Pakistan Foreign Office spokesperson Mohammad Faisal on Tuesday said Prime Minister Narendra Modi will be invited to the country for the South Asian Association for Regional Cooperation summit, Dawn reported.

The last SAARC Summit was held in Kathmandu in 2014. In November 2016, the summit was to be held in Islamabad, but was postponed after India pulled out from the event. India had backed out in the aftermath of an attack on an Army facility at Uri in Jammu and Kashmir. India had said that the attack was orchestrated by a Pakistan-based militant group. Afghanistan, Bhutan and Bangladesh followed suit and refused to participate in the summit.

The date and venue for the next summit is yet to be decided.

Faisal, addressing the Kashmir Conference in Islamabad, said Pakistan Prime Minister Imran Khan had said that if India took one step forward, Pakistan would take two. “We fought a war with India, relations cannot be fixed quickly,” Faisal said, according to Dawn.

The development comes a day before the inauguration of the Kartarpur corridor which will provide Indian Sikh pilgrims an easy passage to the Gurdwara Darbar Sahib in Pakistan. The gurdwara is located at the site where Guru Nanak, the first Sikh guru, died in 1539, and is one of the holiest shrines in Sikhism.

Khan will lay the foundation stone for the construction of the corridor on Wednesday.
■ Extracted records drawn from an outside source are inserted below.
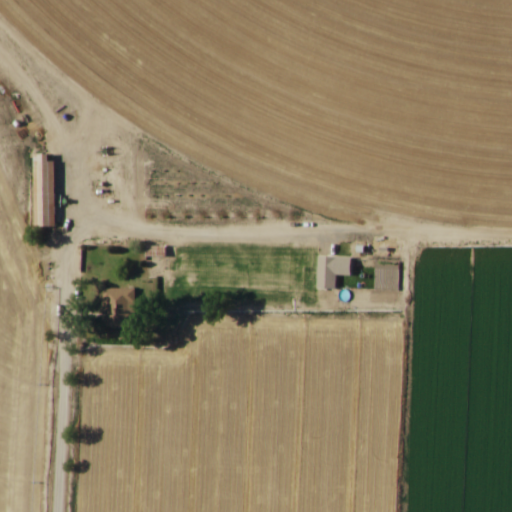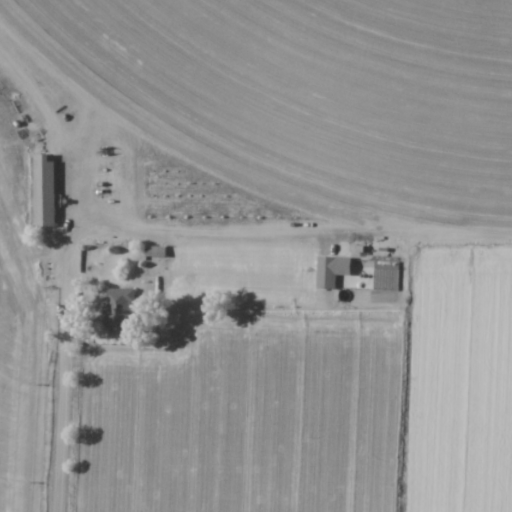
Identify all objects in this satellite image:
building: (43, 190)
building: (325, 272)
building: (117, 307)
road: (62, 392)
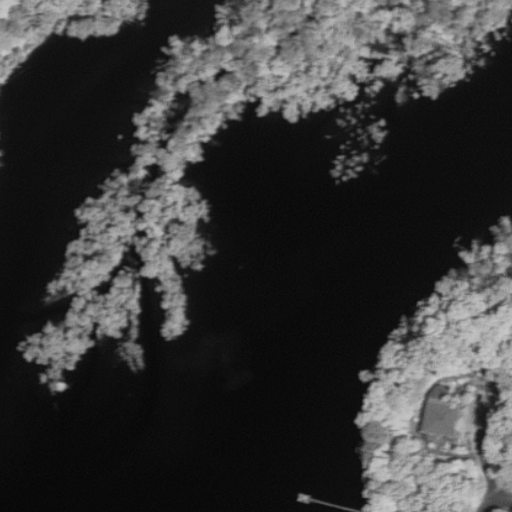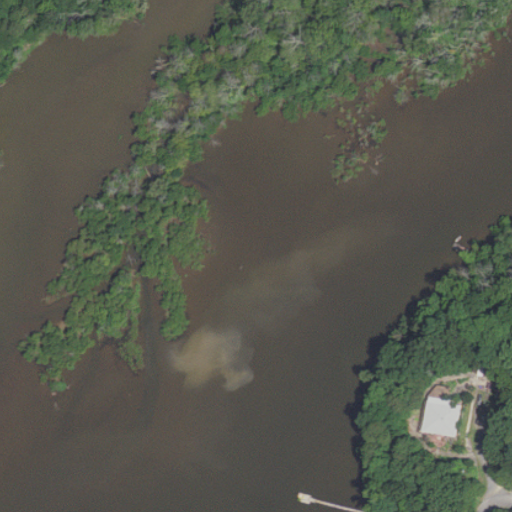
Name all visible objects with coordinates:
building: (442, 416)
building: (441, 417)
road: (482, 459)
road: (497, 497)
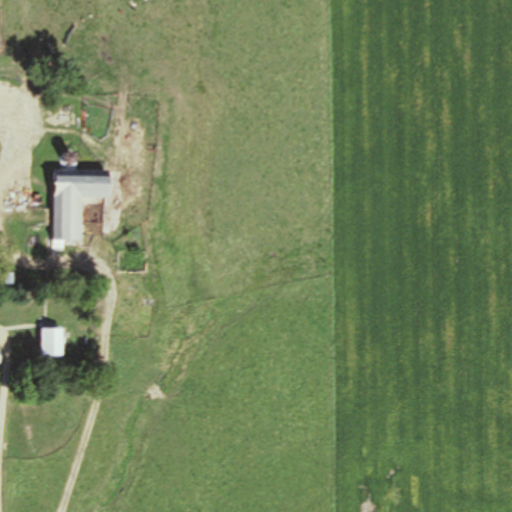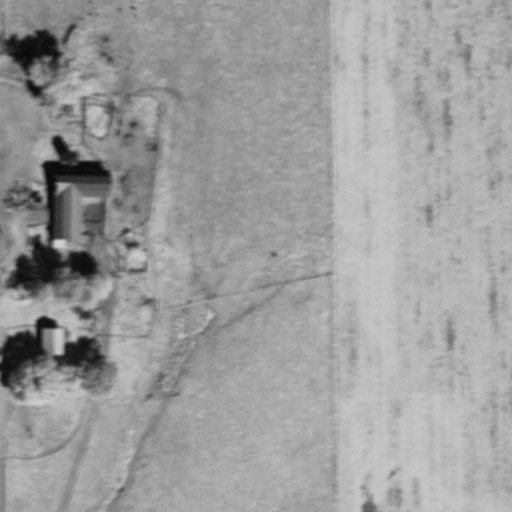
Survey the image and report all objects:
building: (13, 105)
building: (72, 200)
building: (50, 343)
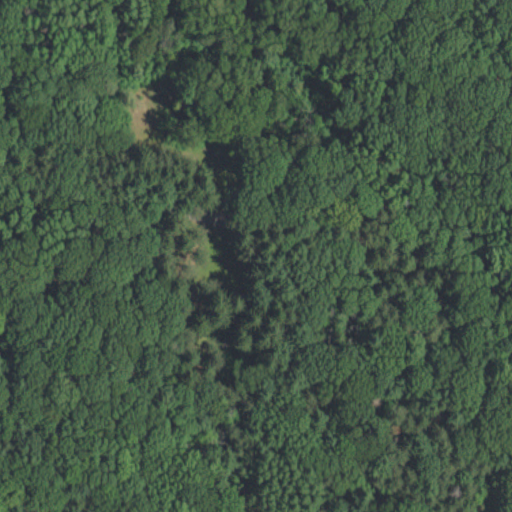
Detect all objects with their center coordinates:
road: (268, 210)
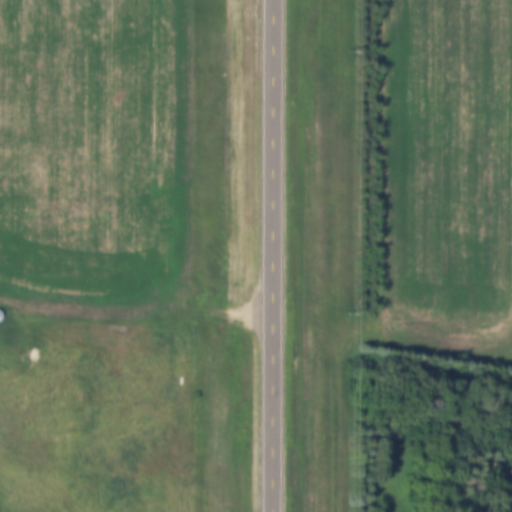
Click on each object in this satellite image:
road: (269, 255)
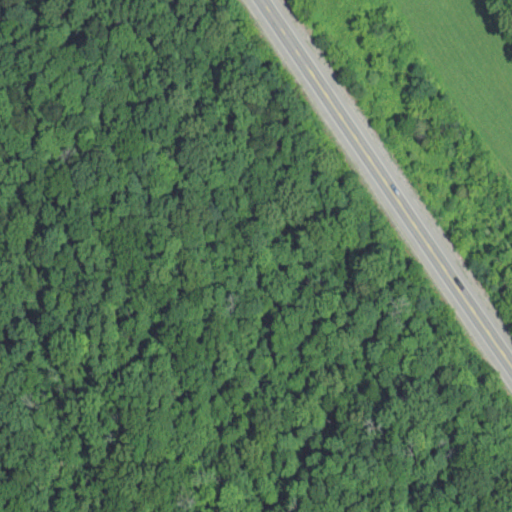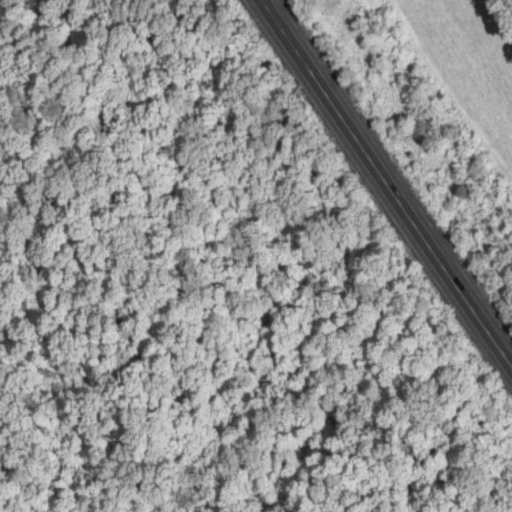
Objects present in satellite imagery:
road: (387, 181)
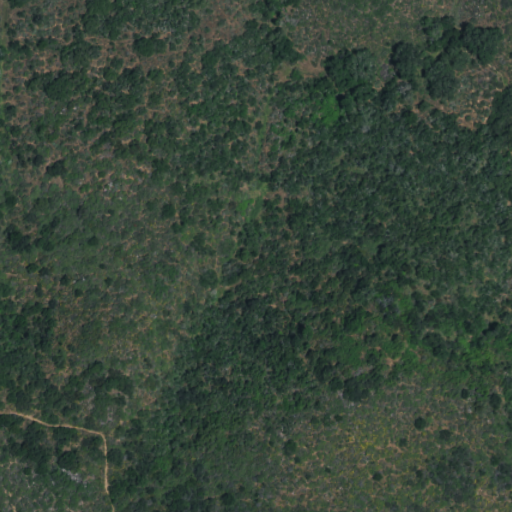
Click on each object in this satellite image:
road: (87, 428)
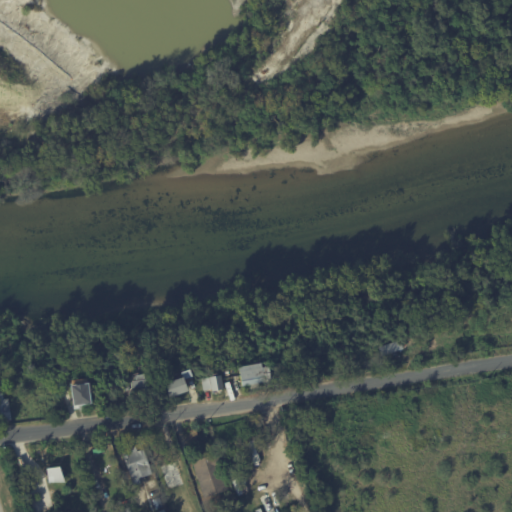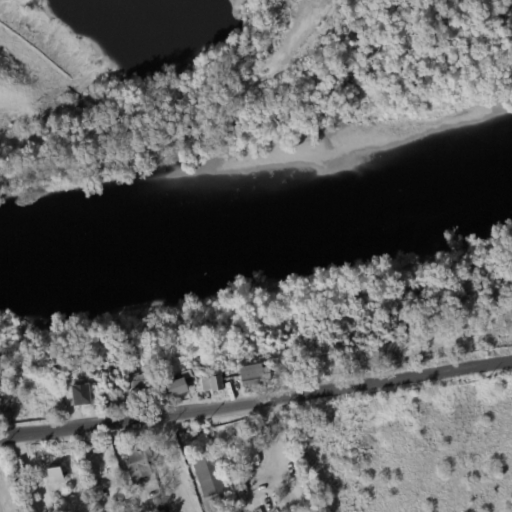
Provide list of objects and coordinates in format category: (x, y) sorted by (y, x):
river: (257, 224)
building: (418, 340)
building: (387, 350)
building: (251, 373)
building: (257, 374)
building: (53, 381)
building: (211, 382)
building: (139, 384)
building: (217, 384)
building: (175, 386)
building: (183, 386)
building: (147, 391)
building: (80, 393)
building: (19, 394)
building: (84, 395)
road: (256, 395)
building: (48, 396)
building: (3, 404)
building: (6, 409)
building: (250, 462)
building: (137, 463)
building: (139, 466)
building: (108, 473)
building: (171, 473)
building: (54, 474)
building: (209, 474)
building: (211, 474)
building: (176, 475)
building: (159, 503)
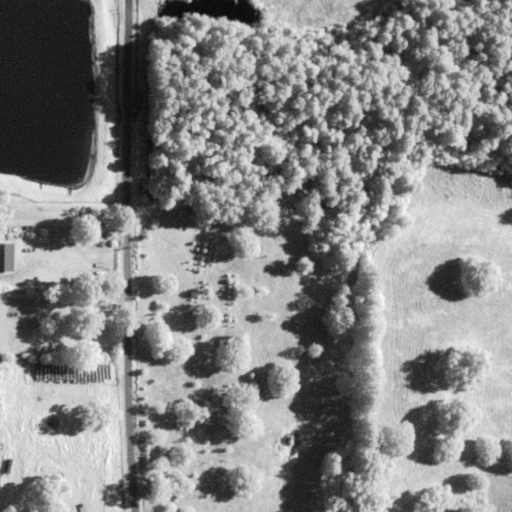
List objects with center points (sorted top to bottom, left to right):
road: (63, 224)
building: (5, 256)
road: (125, 256)
road: (68, 298)
building: (2, 325)
building: (1, 328)
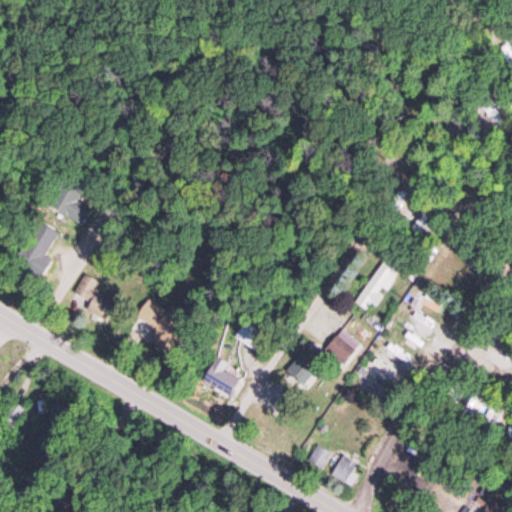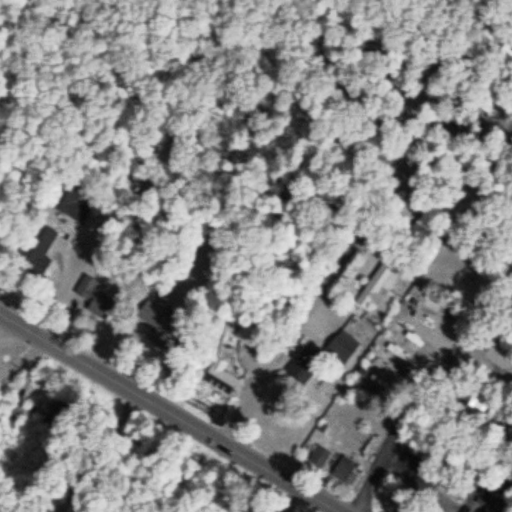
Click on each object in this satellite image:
road: (13, 25)
road: (483, 52)
road: (140, 161)
building: (69, 202)
building: (38, 247)
building: (381, 283)
building: (85, 288)
building: (349, 343)
road: (15, 353)
road: (170, 412)
building: (12, 415)
building: (320, 458)
building: (346, 472)
building: (497, 509)
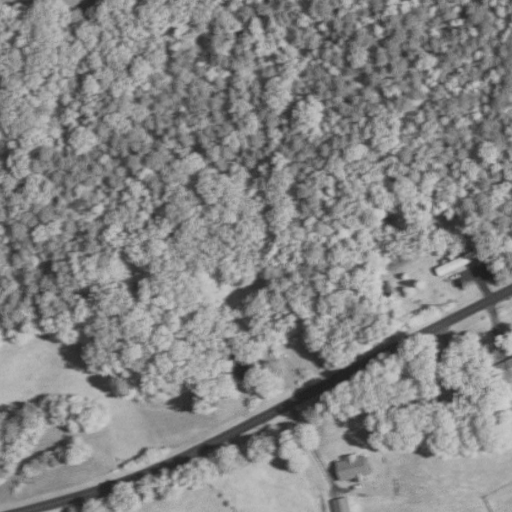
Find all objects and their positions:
building: (420, 204)
building: (462, 211)
building: (285, 246)
building: (464, 261)
building: (221, 280)
building: (389, 292)
road: (495, 328)
building: (276, 332)
building: (242, 366)
building: (505, 368)
building: (431, 374)
building: (482, 400)
road: (269, 412)
road: (312, 446)
building: (355, 467)
road: (84, 503)
building: (344, 504)
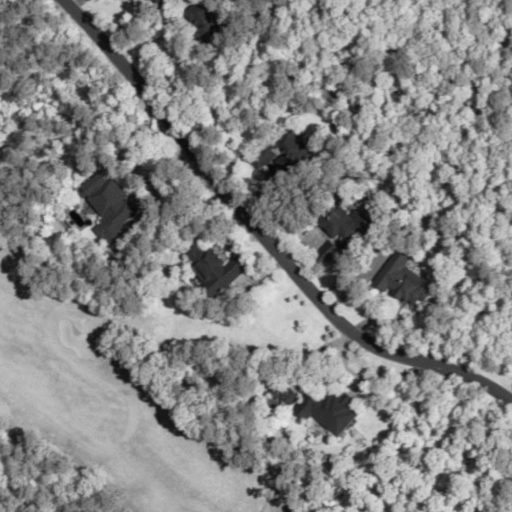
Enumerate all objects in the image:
building: (201, 22)
building: (280, 150)
building: (106, 205)
building: (344, 231)
road: (261, 235)
building: (211, 268)
building: (402, 278)
building: (289, 396)
building: (328, 408)
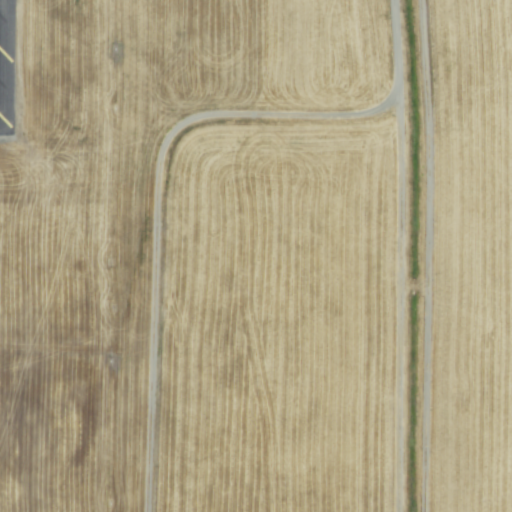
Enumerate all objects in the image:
airport: (256, 256)
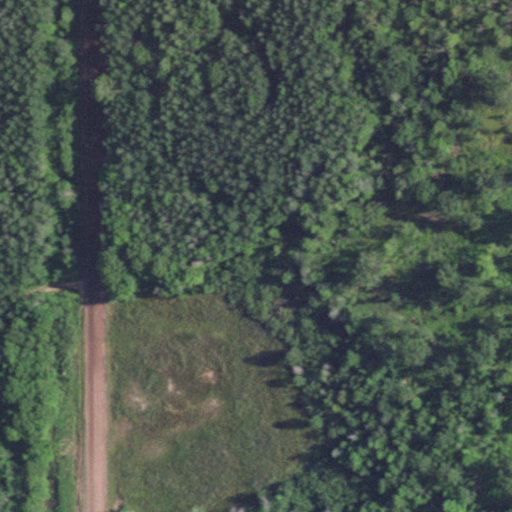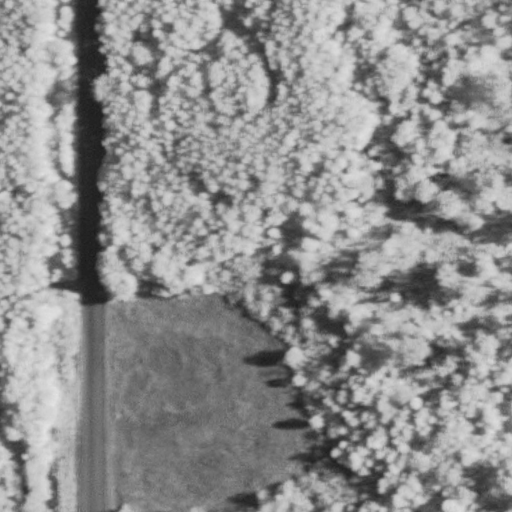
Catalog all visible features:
road: (96, 256)
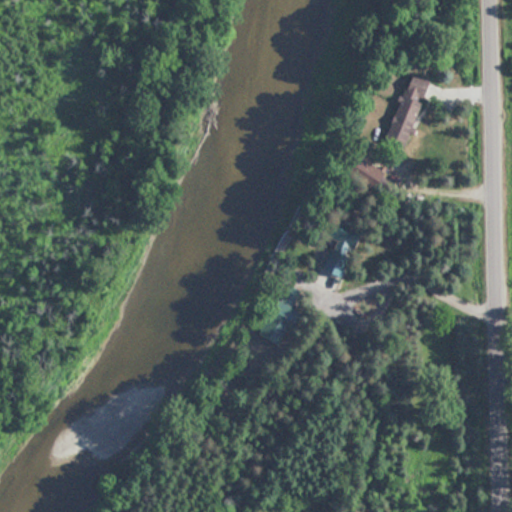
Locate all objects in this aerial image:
building: (410, 83)
road: (438, 188)
road: (493, 256)
building: (327, 260)
river: (186, 276)
road: (424, 284)
road: (491, 510)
Union External Affairs Minister Sushma Swaraj cited prior commitments to decline an invitation, and deputed Union ministers Harsimrat Kaur Badal and Hardeep Singh Puri to attend the event.

Punjab minister Navjot Singh Sidhu on Tuesday crossed the Attari-Wagah border into Pakistan to attend the ceremony, though Chief Minister Amarinder Singh has refused to attend. Sidhu had faced severe criticism in August for hugging Pakistan Army Chief General Qamar Javed Bajwa in August when he visited the country to attend Imran Khan’s swearing-in ceremony. A case of sedition was also filed against Sidhu for hugging Bajwa.